Abstract: The Computerisation of Information: The challenges and the Pitfalls

Fairouz Kamareddine

The twentieth century saw the invention of computation machines and languages. Then, information engines, the world wide web and electronic search tools have changed the way we store, use and manipulate all aspects of knowledge. The 21st century will continue the search for the best computerisation tools and methods. However, we need to pose first and look at the challenges and pitfalls of the 20th century. In this talk, as a working example throughout, I concentrate on the computerisation of mathematical texts in the MathLang project. However, one can follow the same techniques to computer any other aspect of knowledge. The MathLang project aims at computerizing mathematical texts according to various degrees of formalisations, and without any prior commitment to a particular logical framework (e.g., having to choose either set theory or category theory or type theory, etc.) or to a particular proof checker (e.g., having to choose Mizar or Isabelle or Coq, etc.). Instead, MathLang keeps the choices of the logical framework and proof checker open depending on the taste and expertise of the user. Furthermore, MathLang allows useful computerizations of mathematical texts at much lower levels where the emphasis is not on full formalization as is done in the foundations of mathematics (e.g., as initiated by Frege and Russell) or on proof checking (e.g., as initiated by de Bruijn's Automath).

During computerization, first, the mathematical text is input into the computer exactly as it was written and then one or more MathLang aspects are applied to the text to provide extended versions of the text that can be checked for different levels of correctness. One basic aspect is to extend the text with categorical information (term, noun, adjective, statement, etc) and to automatically check the correctness of the text at this categorical level. This guarantees coherence of the text (e.g., variables are declared before being used and the text constitutes a well structured book). Another aspect is to divide the text into parts annotated with relations (e.g., Corollary A uses Theorem B) and to automatically derive from these relations a number of structures that represent some dependencies in the text which help explain the logical structure of the text. These dependencies are used in a further aspect where a version of the text is transformed into another which shows the holes in the proofs.
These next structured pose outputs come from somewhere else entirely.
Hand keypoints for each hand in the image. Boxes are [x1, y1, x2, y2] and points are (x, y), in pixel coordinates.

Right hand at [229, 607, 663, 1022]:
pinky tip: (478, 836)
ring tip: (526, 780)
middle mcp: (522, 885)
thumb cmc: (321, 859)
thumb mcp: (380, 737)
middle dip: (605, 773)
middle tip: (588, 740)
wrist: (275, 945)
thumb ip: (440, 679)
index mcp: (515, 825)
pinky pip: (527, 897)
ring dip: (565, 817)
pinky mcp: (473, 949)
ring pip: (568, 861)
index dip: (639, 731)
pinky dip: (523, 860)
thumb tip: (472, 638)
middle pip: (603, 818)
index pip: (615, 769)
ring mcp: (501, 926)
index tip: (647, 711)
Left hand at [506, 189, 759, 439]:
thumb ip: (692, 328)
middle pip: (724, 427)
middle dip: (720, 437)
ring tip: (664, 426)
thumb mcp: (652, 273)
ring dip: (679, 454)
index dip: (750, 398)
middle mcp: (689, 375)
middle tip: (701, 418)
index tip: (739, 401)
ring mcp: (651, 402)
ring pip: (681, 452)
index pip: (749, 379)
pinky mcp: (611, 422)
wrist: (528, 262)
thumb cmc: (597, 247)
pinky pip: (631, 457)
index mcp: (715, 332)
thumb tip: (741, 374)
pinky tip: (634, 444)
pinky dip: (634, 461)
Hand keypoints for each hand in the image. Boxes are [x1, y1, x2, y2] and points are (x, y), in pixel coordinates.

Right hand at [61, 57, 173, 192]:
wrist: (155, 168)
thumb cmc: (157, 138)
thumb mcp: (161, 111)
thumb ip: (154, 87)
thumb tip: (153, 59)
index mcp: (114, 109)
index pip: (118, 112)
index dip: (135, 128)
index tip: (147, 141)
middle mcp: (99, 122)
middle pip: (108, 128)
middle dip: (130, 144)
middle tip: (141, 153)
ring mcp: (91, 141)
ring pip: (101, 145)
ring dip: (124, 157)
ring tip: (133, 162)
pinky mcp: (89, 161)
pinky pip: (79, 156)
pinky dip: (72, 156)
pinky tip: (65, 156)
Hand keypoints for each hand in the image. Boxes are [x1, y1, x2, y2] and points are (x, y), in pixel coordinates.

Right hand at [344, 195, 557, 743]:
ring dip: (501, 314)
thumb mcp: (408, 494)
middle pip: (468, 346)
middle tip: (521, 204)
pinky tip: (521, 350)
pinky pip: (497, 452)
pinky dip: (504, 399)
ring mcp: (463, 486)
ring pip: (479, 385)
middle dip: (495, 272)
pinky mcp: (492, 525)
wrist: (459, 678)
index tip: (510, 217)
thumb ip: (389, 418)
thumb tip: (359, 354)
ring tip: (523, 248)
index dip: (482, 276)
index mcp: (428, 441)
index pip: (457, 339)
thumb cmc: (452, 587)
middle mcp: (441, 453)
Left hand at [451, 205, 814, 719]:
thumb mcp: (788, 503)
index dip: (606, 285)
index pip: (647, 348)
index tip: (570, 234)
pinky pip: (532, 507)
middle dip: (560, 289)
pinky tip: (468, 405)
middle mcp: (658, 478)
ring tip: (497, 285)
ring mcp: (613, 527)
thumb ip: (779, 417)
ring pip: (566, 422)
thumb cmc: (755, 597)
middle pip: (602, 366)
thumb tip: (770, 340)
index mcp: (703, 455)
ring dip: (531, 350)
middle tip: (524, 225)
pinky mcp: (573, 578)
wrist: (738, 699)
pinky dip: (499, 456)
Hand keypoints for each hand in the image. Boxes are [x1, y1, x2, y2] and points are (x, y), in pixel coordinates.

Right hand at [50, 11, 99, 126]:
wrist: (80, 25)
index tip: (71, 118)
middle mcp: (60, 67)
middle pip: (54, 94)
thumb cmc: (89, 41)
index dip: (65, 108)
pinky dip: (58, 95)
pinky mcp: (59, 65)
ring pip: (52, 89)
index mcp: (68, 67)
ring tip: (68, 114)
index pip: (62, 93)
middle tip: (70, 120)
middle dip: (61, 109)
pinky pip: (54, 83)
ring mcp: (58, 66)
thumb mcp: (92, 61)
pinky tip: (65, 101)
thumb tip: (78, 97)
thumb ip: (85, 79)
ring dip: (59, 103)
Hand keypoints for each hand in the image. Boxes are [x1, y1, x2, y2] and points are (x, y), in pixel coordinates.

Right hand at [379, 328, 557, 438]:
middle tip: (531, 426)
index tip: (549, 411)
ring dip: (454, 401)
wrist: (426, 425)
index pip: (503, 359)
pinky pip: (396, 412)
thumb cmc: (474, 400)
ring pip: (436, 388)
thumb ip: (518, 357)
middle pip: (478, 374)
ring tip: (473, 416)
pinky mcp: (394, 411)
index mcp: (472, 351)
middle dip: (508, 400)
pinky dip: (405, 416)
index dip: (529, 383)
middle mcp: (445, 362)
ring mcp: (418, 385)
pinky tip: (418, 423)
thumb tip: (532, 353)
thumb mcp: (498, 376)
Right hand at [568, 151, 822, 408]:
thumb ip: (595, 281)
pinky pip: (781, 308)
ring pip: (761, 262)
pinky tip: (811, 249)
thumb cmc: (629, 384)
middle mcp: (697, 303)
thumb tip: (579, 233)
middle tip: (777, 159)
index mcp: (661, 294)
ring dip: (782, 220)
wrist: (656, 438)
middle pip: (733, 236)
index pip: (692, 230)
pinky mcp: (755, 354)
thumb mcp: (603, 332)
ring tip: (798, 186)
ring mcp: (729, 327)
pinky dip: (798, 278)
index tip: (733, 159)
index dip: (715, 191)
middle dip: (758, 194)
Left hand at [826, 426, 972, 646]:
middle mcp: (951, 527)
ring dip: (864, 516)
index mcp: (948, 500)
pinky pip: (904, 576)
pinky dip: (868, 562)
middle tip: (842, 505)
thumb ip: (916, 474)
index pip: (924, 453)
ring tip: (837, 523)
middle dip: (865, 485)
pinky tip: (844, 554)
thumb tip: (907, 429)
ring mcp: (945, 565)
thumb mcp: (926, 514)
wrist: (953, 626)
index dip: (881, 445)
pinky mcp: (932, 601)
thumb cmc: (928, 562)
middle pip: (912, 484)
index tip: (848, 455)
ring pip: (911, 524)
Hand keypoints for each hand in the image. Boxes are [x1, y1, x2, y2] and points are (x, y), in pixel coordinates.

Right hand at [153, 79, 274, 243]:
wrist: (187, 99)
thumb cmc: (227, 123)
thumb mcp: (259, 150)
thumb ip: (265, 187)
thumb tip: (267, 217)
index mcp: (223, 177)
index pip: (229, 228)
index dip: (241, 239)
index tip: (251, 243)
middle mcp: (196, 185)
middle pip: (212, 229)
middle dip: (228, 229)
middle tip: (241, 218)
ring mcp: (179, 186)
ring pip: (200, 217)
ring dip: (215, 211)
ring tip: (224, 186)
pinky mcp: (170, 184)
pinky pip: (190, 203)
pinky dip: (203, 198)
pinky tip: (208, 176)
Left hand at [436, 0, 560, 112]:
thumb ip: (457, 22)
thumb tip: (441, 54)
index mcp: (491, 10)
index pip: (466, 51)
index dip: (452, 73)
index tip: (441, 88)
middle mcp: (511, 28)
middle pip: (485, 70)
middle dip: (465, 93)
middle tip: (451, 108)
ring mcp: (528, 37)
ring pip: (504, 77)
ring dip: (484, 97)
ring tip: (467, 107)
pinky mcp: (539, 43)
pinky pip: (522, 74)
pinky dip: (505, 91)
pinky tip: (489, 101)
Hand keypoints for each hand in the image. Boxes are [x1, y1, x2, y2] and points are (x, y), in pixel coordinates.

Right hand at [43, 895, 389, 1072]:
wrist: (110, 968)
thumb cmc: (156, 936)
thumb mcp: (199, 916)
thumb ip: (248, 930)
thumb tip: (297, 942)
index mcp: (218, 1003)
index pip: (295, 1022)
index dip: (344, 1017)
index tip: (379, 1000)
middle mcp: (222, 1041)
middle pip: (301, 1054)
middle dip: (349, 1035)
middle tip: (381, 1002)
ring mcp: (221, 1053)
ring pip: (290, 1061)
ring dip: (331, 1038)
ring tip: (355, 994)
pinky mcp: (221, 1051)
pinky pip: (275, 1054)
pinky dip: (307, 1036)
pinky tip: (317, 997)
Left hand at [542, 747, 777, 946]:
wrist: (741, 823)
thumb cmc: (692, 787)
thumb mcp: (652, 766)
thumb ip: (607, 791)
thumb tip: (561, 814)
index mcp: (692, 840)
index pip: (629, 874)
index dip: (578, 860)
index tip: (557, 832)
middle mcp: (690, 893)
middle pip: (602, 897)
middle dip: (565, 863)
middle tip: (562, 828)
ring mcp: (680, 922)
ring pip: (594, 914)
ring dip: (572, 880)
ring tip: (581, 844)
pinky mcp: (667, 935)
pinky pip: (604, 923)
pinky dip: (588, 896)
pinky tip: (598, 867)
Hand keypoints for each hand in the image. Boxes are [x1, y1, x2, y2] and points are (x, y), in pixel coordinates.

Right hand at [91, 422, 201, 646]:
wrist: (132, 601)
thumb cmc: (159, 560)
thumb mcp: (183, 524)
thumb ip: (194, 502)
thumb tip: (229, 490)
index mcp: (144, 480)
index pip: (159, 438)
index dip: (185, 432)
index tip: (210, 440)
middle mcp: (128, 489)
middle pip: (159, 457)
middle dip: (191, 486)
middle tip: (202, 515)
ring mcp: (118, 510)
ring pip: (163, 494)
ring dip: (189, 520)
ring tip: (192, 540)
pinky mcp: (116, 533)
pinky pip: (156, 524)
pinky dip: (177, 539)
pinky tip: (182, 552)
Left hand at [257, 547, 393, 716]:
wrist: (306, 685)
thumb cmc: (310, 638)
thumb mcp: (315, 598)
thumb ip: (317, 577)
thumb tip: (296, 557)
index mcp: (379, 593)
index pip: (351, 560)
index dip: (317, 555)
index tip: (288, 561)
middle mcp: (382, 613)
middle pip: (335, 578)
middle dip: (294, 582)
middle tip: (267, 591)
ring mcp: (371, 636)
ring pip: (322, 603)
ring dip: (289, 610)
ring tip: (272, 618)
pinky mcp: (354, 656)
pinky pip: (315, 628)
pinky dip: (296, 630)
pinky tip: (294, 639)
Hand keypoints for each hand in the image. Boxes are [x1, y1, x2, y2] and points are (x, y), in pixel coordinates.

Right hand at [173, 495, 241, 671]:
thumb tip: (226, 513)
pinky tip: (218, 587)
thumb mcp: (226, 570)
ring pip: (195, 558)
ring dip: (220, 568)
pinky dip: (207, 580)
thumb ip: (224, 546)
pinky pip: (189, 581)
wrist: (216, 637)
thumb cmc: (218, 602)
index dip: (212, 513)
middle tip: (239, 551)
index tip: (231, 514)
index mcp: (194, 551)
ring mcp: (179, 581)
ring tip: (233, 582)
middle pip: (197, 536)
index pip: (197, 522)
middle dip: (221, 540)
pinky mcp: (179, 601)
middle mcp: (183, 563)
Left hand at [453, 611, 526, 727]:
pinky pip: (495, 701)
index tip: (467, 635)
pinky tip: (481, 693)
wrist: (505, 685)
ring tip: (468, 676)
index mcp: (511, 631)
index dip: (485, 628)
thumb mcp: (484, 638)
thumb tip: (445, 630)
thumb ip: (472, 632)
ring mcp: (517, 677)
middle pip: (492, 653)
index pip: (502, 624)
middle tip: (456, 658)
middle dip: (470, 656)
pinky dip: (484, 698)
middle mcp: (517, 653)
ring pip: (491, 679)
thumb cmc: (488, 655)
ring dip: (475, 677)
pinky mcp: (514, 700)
Other aspects will transform this version into a fully formalized version (say in Mizar or Isabelle).

MathLang was created in 2000 by Fairouz Kamareddine and J.B. Wells as an experience driven project where the computerisation of different texts taken from various branches of mathematics, is the basis for the design and implementation of the MathLang aspects. So far, a number of mathematical texts have been computerised, some of which have been gradually transformed through MathLang aspects into full Mizar. Other proof checkers (e.g., Isabelle and Coq) are envisioned for the near future.

In this talk, the MathLang framework, its developments and its current and future aspects, as well as examples of computerization from original mathematical texts to the fully formalised Mizar versions are given. For each aspect, emphasis will be on its design, formalisation, implementation, the automation available for this aspect and the correctness or trustworthiness of these processes. Then, we discuss how the computerisation path from the original mathematical text to full Mizar will look if Isabelle was the checker chosen instead of Mizar and show that a number of aspects and computerised versions of the original text are common between both path. We also discuss at which stage a commitment to a certain logical framework and a certain proof checker can be made on the path from the original mathematical text to the version fully formalised in that proof checker.

The MathLang project started in 2000 by Fairouz Kamareddine and Joe Wells and has had since 2002 four PhD students (Manuel Maarek, Krzysztof Retel, Robert Lamar and Christoph Zengler) and a number of MSc and BSc students all collaborating and contributing to the design and implementation of the various aspects and to the computerization of mathematical texts.